> _Work item_: Images are to be skipped; everything else in the records must be repeated exactly.

> _Source material_:
■ ■ ■ ■ ■ ■ ■

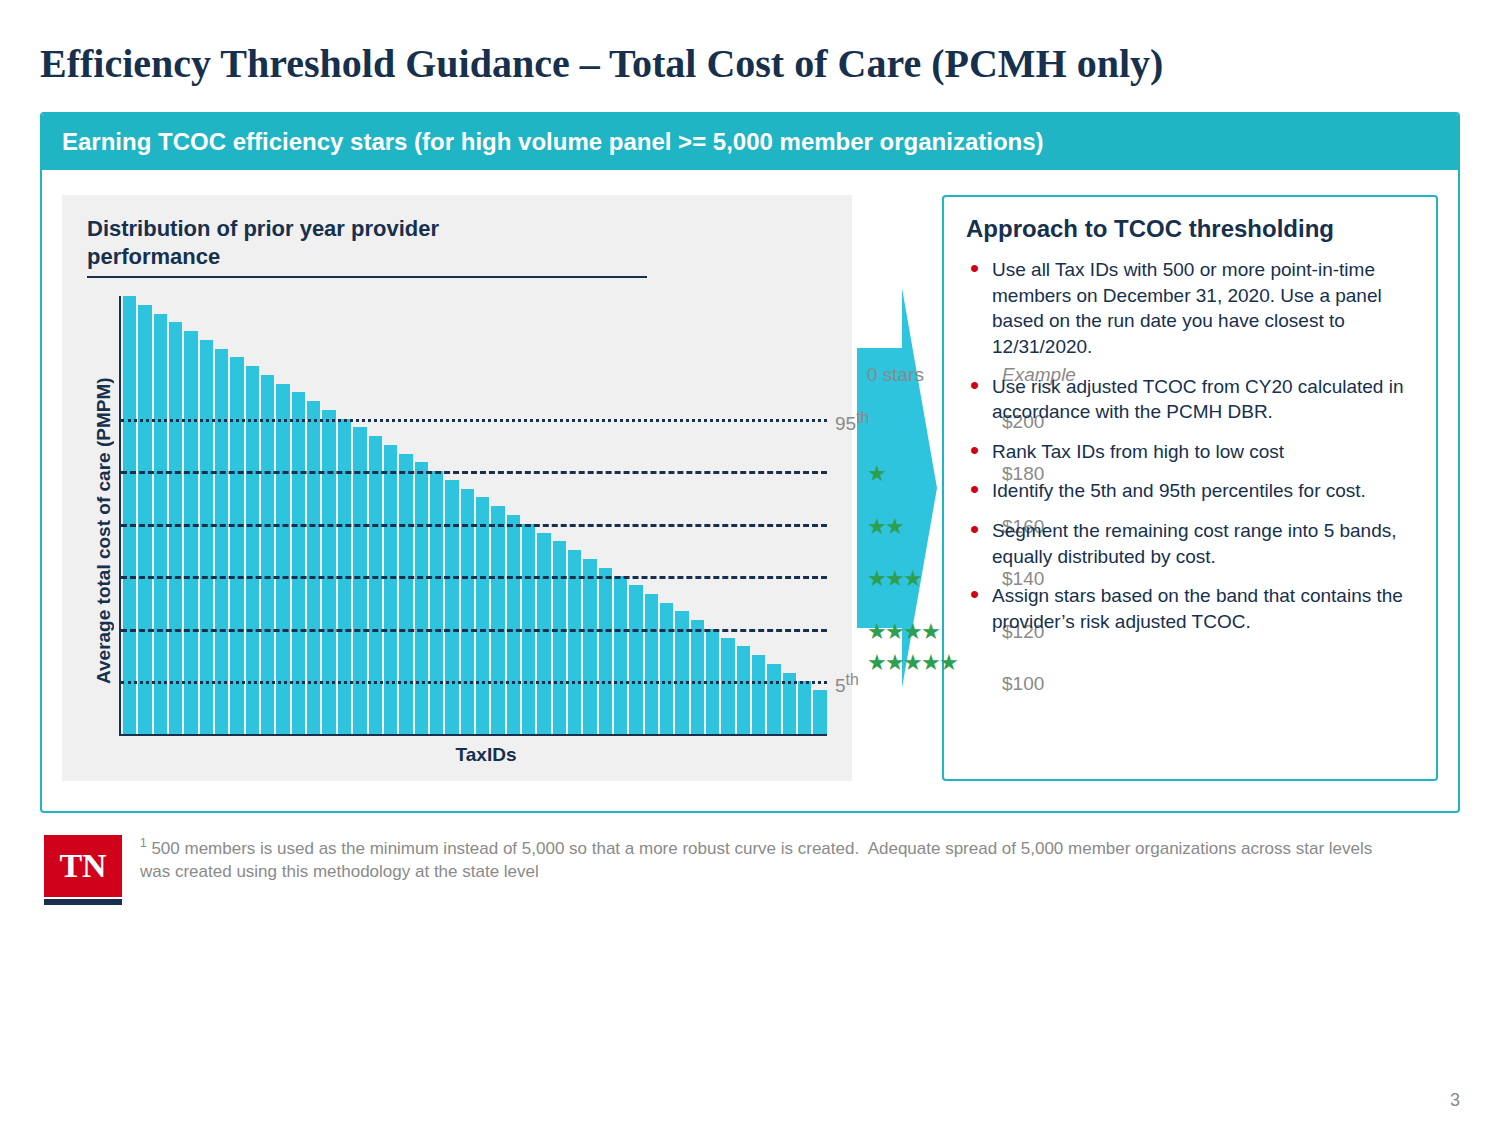Efficiency Threshold Guidance – Total Cost of Care (PCMH only)
Earning TCOC efficiency stars (for high volume panel >= 5,000 member organizations)
Distribution of prior year provider
performance
Average total cost of care (PMPM)
0 stars Example
95th $200
★ $180
★★ $160
★★★ $140
★★★★ $120
★★★★★ 5th $100
TaxIDs
Approach to TCOC thresholding
Use all Tax IDs with 500 or more point-in-time members on December 31, 2020. Use a panel based on the run date you have closest to 12/31/2020.
Use risk adjusted TCOC from CY20 calculated in accordance with the PCMH DBR.
Rank Tax IDs from high to low cost
Identify the 5th and 95th percentiles for cost.
Segment the remaining cost range into 5 bands, equally distributed by cost.
Assign stars based on the band that contains the provider’s risk adjusted TCOC.
TN
1 500 members is used as the minimum instead of 5,000 so that a more robust curve is created. Adequate spread of 5,000 member organizations across star levels was created using this methodology at the state level
3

■ ■ ■ ■ ■ ■ ■

> _Answer below_:
Efficiency Threshold Guidance – Total Cost of Care (PCMH only)
Earning TCOC efficiency stars (for high volume panel >= 5,000 member organizations)
Distribution of prior year provider
performance
Average total cost of care (PMPM)
0 stars Example
95th $200
★ $180
★★ $160
★★★ $140
★★★★ $120
★★★★★ 5th $100
TaxIDs
Approach to TCOC thresholding
Use all Tax IDs with 500 or more point-in-time members on December 31, 2020. Use a panel based on the run date you have closest to 12/31/2020.
Use risk adjusted TCOC from CY20 calculated in accordance with the PCMH DBR.
Rank Tax IDs from high to low cost
Identify the 5th and 95th percentiles for cost.
Segment the remaining cost range into 5 bands, equally distributed by cost.
Assign stars based on the band that contains the provider’s risk adjusted TCOC.
TN
1 500 members is used as the minimum instead of 5,000 so that a more robust curve is created. Adequate spread of 5,000 member organizations across star levels was created using this methodology at the state level
3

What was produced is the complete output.